Task inputs:
>>
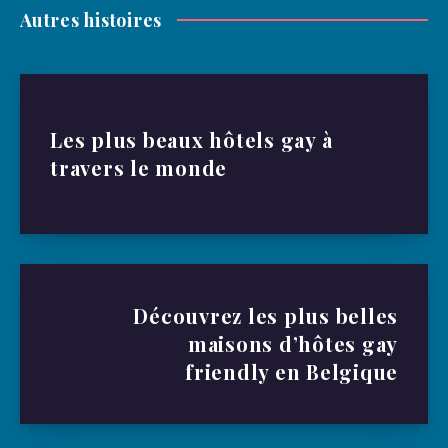
Autres histoires
Les plus beaux hôtels gay à
travers le monde
Découvrez les plus belles
maisons d’hôtes gay
friendly en Belgique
<<
To-do item: Every line from the one holding "Découvrez les plus belles" through the last line of the listing above should be set down exactly, and nothing more.

Task output:
Découvrez les plus belles
maisons d’hôtes gay
friendly en Belgique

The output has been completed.